**About this exercise:** The answer must consist of every line in the records below that contains the string "lung".

(Stored data)

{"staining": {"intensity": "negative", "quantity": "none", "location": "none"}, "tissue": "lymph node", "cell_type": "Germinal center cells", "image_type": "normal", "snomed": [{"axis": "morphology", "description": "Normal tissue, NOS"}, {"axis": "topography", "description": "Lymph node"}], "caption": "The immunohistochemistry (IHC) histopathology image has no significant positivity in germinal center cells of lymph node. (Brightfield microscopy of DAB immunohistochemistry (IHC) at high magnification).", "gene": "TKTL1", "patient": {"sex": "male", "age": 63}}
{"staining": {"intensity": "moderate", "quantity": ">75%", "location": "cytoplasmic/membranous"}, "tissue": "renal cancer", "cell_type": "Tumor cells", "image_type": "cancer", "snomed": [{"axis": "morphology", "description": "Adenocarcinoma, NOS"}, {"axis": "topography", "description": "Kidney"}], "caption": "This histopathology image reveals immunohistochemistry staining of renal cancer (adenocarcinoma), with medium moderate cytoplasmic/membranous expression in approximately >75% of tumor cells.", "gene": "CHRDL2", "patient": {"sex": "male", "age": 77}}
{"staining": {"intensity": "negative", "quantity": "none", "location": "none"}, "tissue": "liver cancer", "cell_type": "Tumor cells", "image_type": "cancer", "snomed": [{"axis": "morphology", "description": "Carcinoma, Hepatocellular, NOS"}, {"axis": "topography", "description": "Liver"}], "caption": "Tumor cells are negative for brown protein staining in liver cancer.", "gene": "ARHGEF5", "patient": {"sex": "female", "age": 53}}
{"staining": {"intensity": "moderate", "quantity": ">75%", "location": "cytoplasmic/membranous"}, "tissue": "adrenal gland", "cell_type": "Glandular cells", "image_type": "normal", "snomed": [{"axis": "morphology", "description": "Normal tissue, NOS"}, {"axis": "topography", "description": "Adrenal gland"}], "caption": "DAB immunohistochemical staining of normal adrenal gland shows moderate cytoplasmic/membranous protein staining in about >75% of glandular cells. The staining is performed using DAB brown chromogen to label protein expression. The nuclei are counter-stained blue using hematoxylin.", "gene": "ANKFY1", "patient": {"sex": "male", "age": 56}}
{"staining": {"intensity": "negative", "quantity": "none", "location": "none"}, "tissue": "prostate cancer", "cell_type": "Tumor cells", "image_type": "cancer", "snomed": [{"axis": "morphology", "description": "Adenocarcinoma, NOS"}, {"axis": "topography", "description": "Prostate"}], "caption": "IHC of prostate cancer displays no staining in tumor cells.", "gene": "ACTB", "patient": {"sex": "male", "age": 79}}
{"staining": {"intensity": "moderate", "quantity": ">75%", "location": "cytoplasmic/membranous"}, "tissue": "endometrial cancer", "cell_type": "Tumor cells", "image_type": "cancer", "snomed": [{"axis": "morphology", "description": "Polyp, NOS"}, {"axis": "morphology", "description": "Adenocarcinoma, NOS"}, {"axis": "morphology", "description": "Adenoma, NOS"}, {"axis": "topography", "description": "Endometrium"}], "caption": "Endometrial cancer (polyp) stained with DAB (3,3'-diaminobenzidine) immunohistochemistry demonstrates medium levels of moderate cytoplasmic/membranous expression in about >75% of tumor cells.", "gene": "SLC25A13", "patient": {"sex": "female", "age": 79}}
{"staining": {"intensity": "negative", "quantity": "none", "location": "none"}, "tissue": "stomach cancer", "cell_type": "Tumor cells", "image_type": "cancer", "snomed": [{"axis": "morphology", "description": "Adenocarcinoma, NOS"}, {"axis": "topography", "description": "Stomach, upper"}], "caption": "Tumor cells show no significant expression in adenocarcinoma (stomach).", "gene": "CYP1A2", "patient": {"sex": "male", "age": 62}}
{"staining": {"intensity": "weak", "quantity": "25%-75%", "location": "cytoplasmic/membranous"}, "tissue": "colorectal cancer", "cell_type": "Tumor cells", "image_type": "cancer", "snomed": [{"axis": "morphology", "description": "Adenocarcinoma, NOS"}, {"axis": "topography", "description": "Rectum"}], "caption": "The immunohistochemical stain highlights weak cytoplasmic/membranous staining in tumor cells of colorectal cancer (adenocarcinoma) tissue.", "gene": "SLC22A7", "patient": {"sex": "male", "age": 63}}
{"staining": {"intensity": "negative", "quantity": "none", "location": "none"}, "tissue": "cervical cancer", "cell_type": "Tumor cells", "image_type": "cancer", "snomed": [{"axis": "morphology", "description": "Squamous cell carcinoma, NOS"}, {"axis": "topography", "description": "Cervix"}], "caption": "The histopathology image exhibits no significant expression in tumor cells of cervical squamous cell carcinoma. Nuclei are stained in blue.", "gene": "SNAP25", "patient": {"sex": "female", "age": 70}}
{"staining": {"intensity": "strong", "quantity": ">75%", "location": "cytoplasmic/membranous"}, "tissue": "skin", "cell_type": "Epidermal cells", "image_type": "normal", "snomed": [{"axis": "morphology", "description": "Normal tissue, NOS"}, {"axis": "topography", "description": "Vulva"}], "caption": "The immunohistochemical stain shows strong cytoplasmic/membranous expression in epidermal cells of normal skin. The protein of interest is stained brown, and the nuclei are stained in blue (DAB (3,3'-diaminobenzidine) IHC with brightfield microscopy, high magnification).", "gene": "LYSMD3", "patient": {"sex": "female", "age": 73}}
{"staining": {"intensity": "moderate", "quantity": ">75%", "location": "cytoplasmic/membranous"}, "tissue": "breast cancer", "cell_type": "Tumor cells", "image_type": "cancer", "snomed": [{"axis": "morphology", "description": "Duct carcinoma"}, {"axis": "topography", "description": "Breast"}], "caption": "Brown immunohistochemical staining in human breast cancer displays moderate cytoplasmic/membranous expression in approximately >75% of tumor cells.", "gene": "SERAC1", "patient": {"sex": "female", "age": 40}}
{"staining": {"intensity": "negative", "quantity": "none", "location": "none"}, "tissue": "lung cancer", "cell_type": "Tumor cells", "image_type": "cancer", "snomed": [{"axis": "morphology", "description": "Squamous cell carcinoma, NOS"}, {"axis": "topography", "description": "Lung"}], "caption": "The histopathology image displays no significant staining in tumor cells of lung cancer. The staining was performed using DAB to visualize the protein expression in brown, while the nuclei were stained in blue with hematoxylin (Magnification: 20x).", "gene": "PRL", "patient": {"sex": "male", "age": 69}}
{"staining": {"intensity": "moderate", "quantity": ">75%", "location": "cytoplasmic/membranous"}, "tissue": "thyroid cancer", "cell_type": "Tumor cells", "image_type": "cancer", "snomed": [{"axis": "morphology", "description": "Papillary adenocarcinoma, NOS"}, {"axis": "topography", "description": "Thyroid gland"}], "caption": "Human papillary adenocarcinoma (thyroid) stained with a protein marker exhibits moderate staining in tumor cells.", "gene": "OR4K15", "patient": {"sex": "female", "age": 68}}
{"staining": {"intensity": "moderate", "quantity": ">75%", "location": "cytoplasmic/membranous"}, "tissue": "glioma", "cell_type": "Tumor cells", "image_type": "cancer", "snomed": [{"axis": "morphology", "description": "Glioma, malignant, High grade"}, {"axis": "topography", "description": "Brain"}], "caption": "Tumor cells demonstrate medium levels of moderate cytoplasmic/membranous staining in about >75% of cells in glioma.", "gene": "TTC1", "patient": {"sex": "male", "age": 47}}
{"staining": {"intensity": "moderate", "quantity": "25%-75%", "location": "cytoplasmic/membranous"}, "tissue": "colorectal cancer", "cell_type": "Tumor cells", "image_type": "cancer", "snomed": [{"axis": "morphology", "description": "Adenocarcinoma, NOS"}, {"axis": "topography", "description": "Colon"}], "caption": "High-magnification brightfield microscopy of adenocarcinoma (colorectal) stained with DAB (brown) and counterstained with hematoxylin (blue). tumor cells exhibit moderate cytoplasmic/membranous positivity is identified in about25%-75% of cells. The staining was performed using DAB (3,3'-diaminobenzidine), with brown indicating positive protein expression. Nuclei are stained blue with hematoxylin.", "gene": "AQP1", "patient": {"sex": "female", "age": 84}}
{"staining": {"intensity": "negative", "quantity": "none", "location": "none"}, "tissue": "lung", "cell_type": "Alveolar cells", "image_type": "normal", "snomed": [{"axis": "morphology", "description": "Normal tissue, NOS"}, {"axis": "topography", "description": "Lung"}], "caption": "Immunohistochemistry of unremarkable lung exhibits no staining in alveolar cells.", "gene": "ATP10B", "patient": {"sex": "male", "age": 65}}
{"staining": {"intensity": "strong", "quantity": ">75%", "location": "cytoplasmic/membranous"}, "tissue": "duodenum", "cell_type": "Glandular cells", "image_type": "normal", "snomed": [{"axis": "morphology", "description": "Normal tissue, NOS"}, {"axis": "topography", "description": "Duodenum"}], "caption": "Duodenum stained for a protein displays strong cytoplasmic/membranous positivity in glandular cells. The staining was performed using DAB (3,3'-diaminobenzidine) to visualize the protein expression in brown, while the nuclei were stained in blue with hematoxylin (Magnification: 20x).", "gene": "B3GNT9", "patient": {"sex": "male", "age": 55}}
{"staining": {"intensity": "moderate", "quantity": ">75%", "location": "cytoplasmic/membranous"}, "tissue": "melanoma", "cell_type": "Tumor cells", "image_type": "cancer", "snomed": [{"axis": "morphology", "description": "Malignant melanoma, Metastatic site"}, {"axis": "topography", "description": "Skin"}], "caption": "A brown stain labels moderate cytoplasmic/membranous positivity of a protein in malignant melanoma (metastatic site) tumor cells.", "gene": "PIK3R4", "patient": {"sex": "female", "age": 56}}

**Exercise output:**
{"staining": {"intensity": "negative", "quantity": "none", "location": "none"}, "tissue": "lung cancer", "cell_type": "Tumor cells", "image_type": "cancer", "snomed": [{"axis": "morphology", "description": "Squamous cell carcinoma, NOS"}, {"axis": "topography", "description": "Lung"}], "caption": "The histopathology image displays no significant staining in tumor cells of lung cancer. The staining was performed using DAB to visualize the protein expression in brown, while the nuclei were stained in blue with hematoxylin (Magnification: 20x).", "gene": "PRL", "patient": {"sex": "male", "age": 69}}
{"staining": {"intensity": "negative", "quantity": "none", "location": "none"}, "tissue": "lung", "cell_type": "Alveolar cells", "image_type": "normal", "snomed": [{"axis": "morphology", "description": "Normal tissue, NOS"}, {"axis": "topography", "description": "Lung"}], "caption": "Immunohistochemistry of unremarkable lung exhibits no staining in alveolar cells.", "gene": "ATP10B", "patient": {"sex": "male", "age": 65}}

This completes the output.